--- WHAT IS BEING ASKED ---
Where an image appears, leave it out; otherwise repeat the data exactly.

--- TASK DATA ---
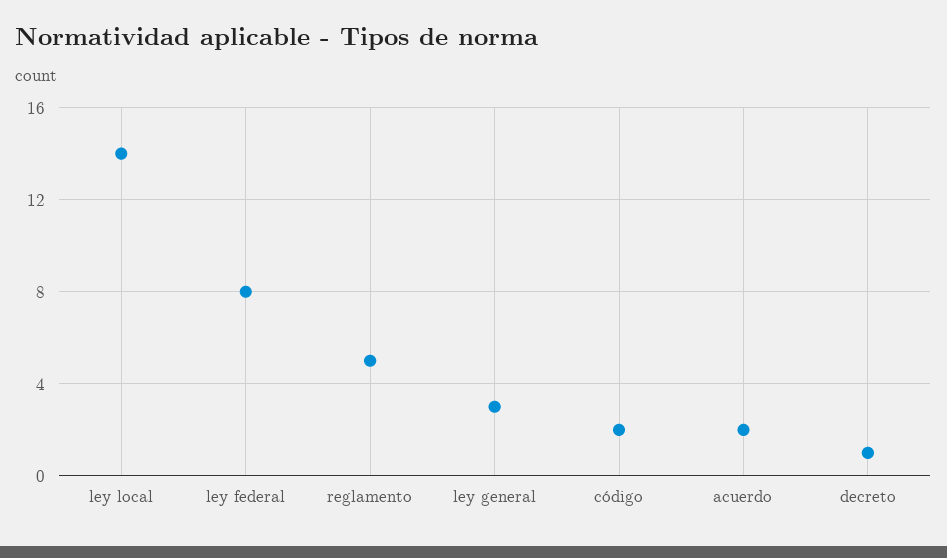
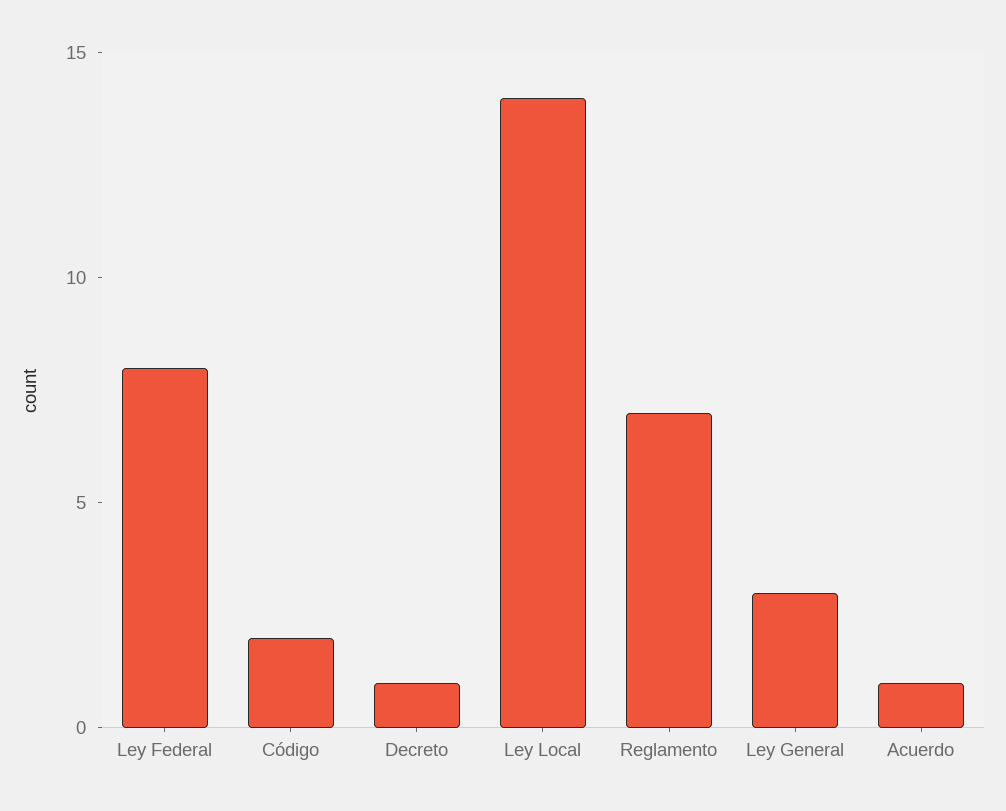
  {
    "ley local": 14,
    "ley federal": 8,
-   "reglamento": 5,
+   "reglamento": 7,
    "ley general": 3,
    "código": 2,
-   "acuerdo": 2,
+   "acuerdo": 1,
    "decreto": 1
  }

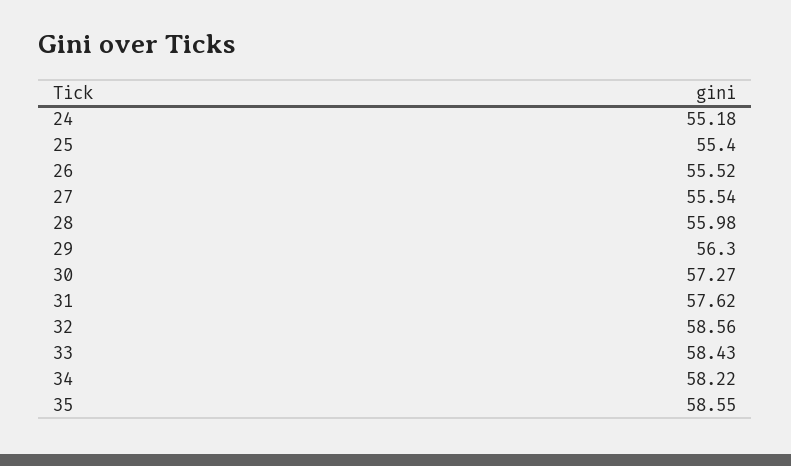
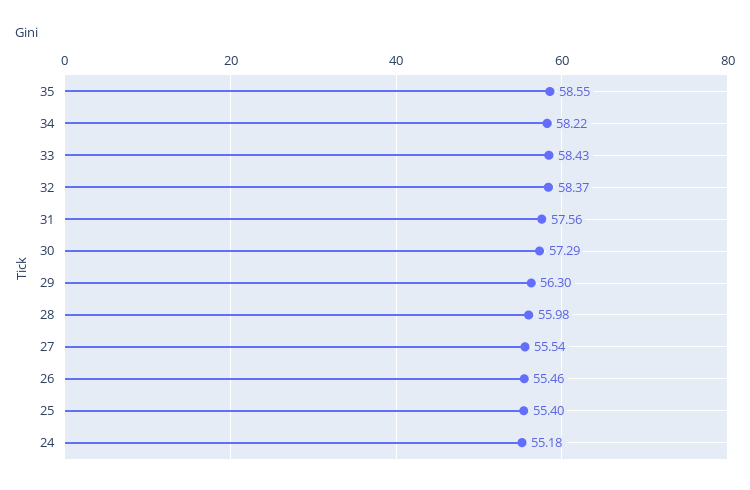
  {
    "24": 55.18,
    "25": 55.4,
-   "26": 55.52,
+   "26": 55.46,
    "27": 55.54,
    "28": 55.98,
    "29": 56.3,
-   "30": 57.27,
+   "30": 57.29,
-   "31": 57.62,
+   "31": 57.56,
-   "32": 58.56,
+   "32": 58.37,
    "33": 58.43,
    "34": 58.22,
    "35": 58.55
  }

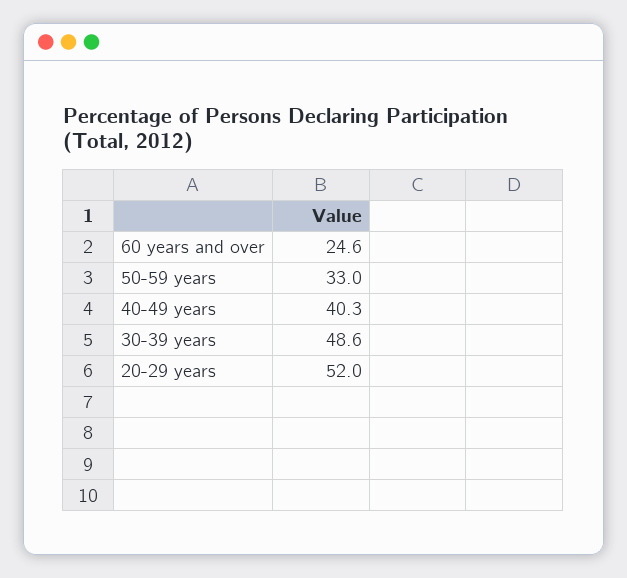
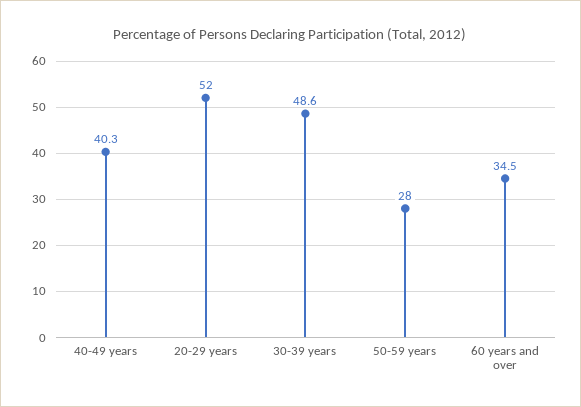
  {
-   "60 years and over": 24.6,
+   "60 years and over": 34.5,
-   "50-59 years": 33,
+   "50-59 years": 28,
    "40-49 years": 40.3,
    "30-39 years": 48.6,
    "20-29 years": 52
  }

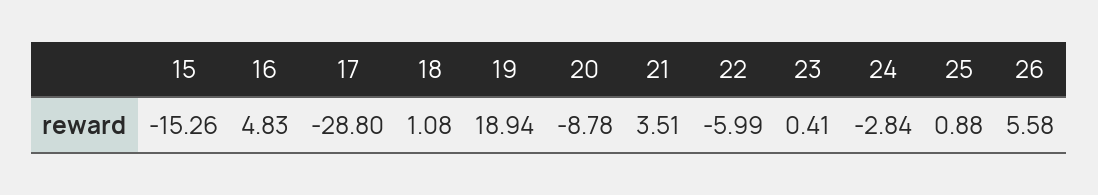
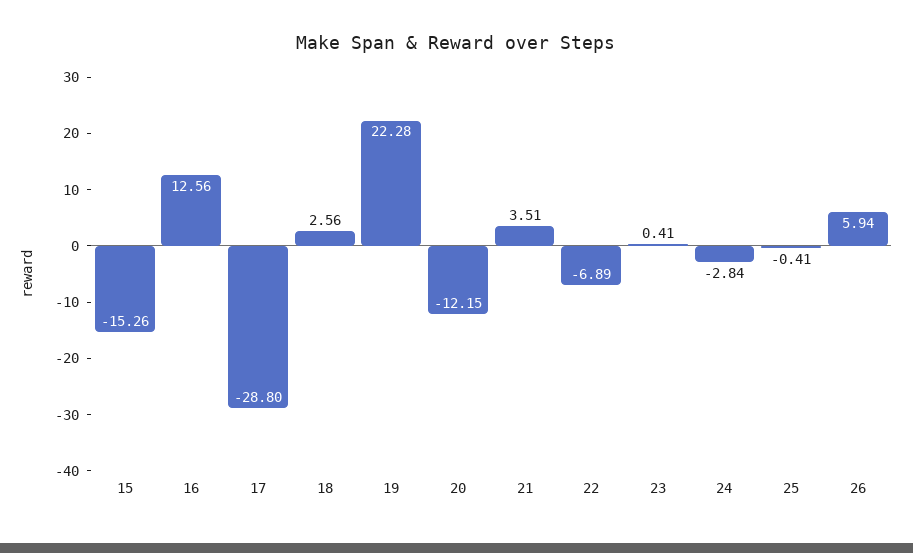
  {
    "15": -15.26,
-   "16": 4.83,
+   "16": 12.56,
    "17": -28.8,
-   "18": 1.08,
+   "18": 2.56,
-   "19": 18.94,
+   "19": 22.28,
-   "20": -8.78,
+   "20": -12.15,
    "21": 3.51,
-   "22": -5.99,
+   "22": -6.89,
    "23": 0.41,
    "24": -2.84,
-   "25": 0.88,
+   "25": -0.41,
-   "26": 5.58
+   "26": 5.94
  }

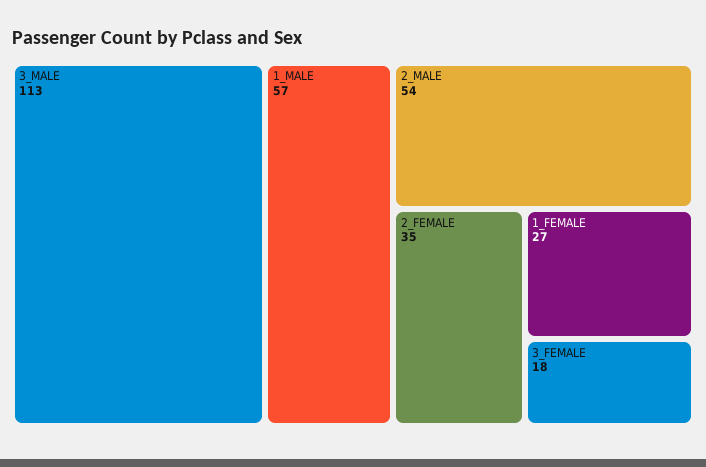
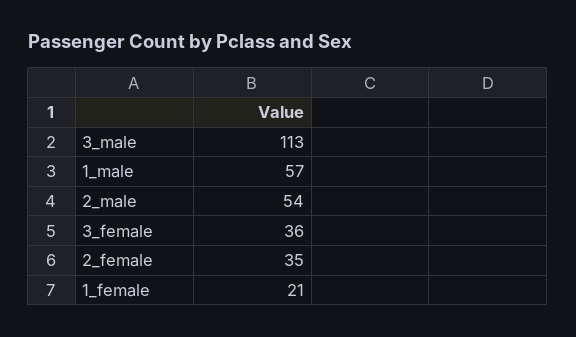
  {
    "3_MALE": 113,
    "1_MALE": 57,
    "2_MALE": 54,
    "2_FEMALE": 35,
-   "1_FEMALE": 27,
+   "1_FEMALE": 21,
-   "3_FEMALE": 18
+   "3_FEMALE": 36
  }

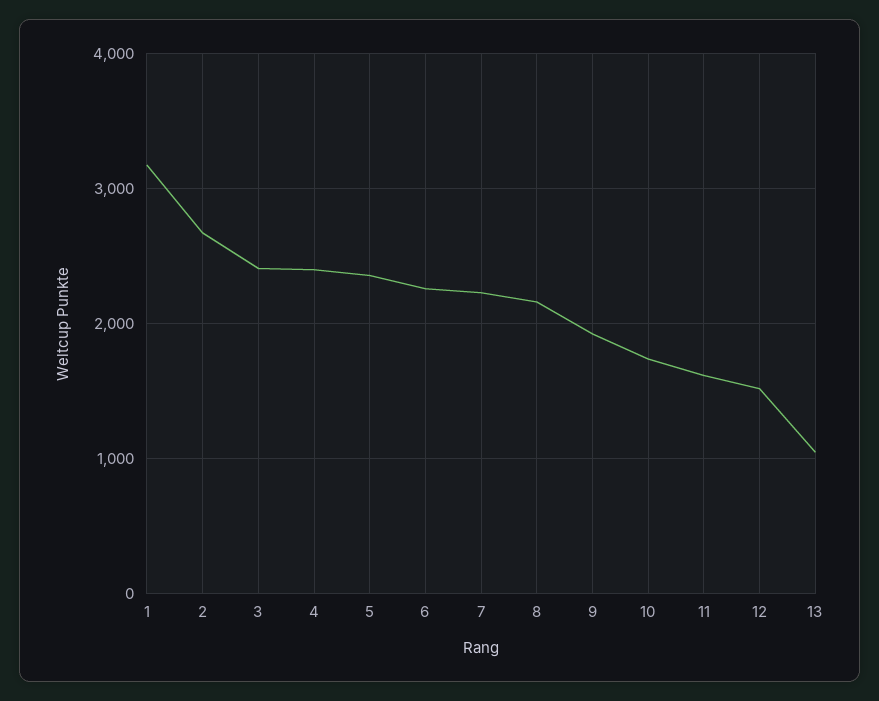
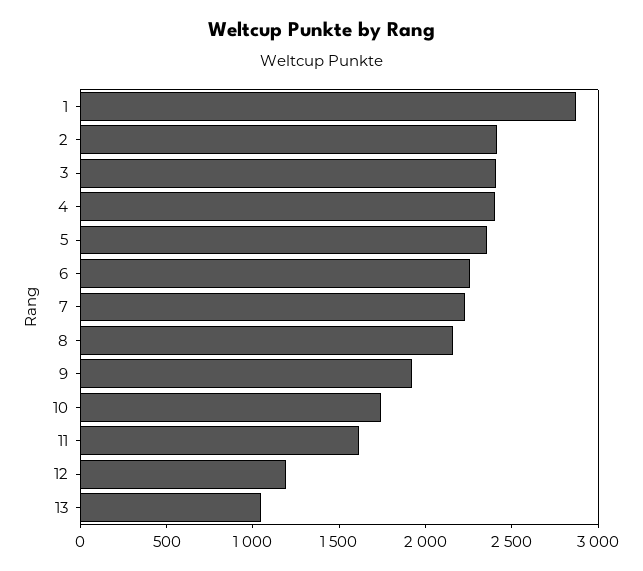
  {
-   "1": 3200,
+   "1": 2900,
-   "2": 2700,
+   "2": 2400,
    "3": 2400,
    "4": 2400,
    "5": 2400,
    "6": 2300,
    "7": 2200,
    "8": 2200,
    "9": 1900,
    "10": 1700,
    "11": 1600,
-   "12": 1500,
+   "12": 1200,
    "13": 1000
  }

--- RESPONSE FOR THIS EXERCISE ---
  {
    "ley local": 14,
    "ley federal": 8,
-   "reglamento": 5,
+   "reglamento": 7,
    "ley general": 3,
    "código": 2,
-   "acuerdo": 2,
+   "acuerdo": 1,
    "decreto": 1
  }

  {
    "24": 55.18,
    "25": 55.4,
-   "26": 55.52,
+   "26": 55.46,
    "27": 55.54,
    "28": 55.98,
    "29": 56.3,
-   "30": 57.27,
+   "30": 57.29,
-   "31": 57.62,
+   "31": 57.56,
-   "32": 58.56,
+   "32": 58.37,
    "33": 58.43,
    "34": 58.22,
    "35": 58.55
  }

  {
-   "60 years and over": 24.6,
+   "60 years and over": 34.5,
-   "50-59 years": 33,
+   "50-59 years": 28,
    "40-49 years": 40.3,
    "30-39 years": 48.6,
    "20-29 years": 52
  }

  {
    "15": -15.26,
-   "16": 4.83,
+   "16": 12.56,
    "17": -28.8,
-   "18": 1.08,
+   "18": 2.56,
-   "19": 18.94,
+   "19": 22.28,
-   "20": -8.78,
+   "20": -12.15,
    "21": 3.51,
-   "22": -5.99,
+   "22": -6.89,
    "23": 0.41,
    "24": -2.84,
-   "25": 0.88,
+   "25": -0.41,
-   "26": 5.58
+   "26": 5.94
  }

  {
    "3_MALE": 113,
    "1_MALE": 57,
    "2_MALE": 54,
    "2_FEMALE": 35,
-   "1_FEMALE": 27,
+   "1_FEMALE": 21,
-   "3_FEMALE": 18
+   "3_FEMALE": 36
  }

  {
-   "1": 3200,
+   "1": 2900,
-   "2": 2700,
+   "2": 2400,
    "3": 2400,
    "4": 2400,
    "5": 2400,
    "6": 2300,
    "7": 2200,
    "8": 2200,
    "9": 1900,
    "10": 1700,
    "11": 1600,
-   "12": 1500,
+   "12": 1200,
    "13": 1000
  }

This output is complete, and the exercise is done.